**What you will do:**
Copy out, from the entries below, each line that holds the string "Desplegar".
---- Records supplied
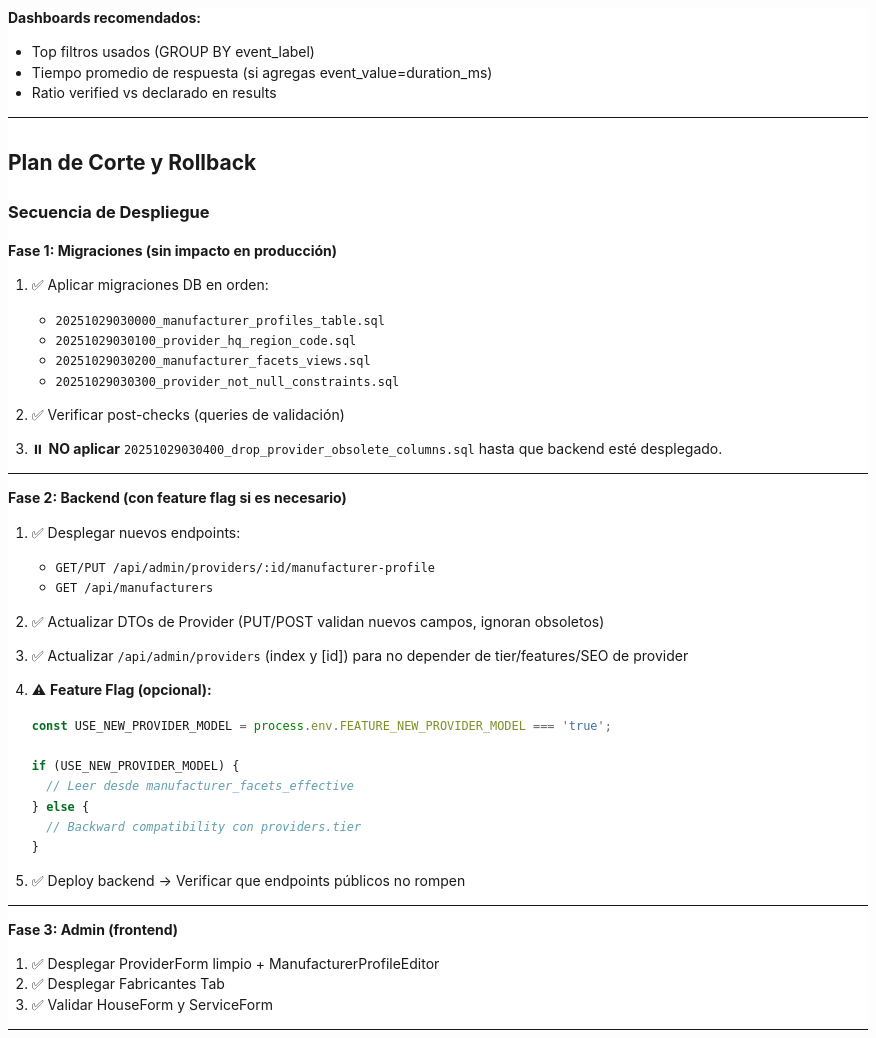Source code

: **Dashboards recomendados:**
- Top filtros usados (GROUP BY event_label)
- Tiempo promedio de respuesta (si agregas event_value=duration_ms)
- Ratio verified vs declarado en results

---

## Plan de Corte y Rollback

### Secuencia de Despliegue

**Fase 1: Migraciones (sin impacto en producción)**

1. ✅ Aplicar migraciones DB en orden:
   - `20251029030000_manufacturer_profiles_table.sql`
   - `20251029030100_provider_hq_region_code.sql`
   - `20251029030200_manufacturer_facets_views.sql`
   - `20251029030300_provider_not_null_constraints.sql`

2. ✅ Verificar post-checks (queries de validación)

3. ⏸️ **NO aplicar** `20251029030400_drop_provider_obsolete_columns.sql` hasta que backend esté desplegado.

---

**Fase 2: Backend (con feature flag si es necesario)**

1. ✅ Desplegar nuevos endpoints:
   - `GET/PUT /api/admin/providers/:id/manufacturer-profile`
   - `GET /api/manufacturers`

2. ✅ Actualizar DTOs de Provider (PUT/POST validan nuevos campos, ignoran obsoletos)

3. ✅ Actualizar `/api/admin/providers` (index y [id]) para no depender de tier/features/SEO de provider

4. ⚠️ **Feature Flag (opcional):**
   ```ts
   const USE_NEW_PROVIDER_MODEL = process.env.FEATURE_NEW_PROVIDER_MODEL === 'true';

   if (USE_NEW_PROVIDER_MODEL) {
     // Leer desde manufacturer_facets_effective
   } else {
     // Backward compatibility con providers.tier
   }
   ```

5. ✅ Deploy backend → Verificar que endpoints públicos no rompen

---

**Fase 3: Admin (frontend)**

1. ✅ Desplegar ProviderForm limpio + ManufacturerProfileEditor
2. ✅ Desplegar Fabricantes Tab
3. ✅ Validar HouseForm y ServiceForm

---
--------
**Response:**
1. ✅ Desplegar nuevos endpoints:
1. ✅ Desplegar ProviderForm limpio + ManufacturerProfileEditor
2. ✅ Desplegar Fabricantes Tab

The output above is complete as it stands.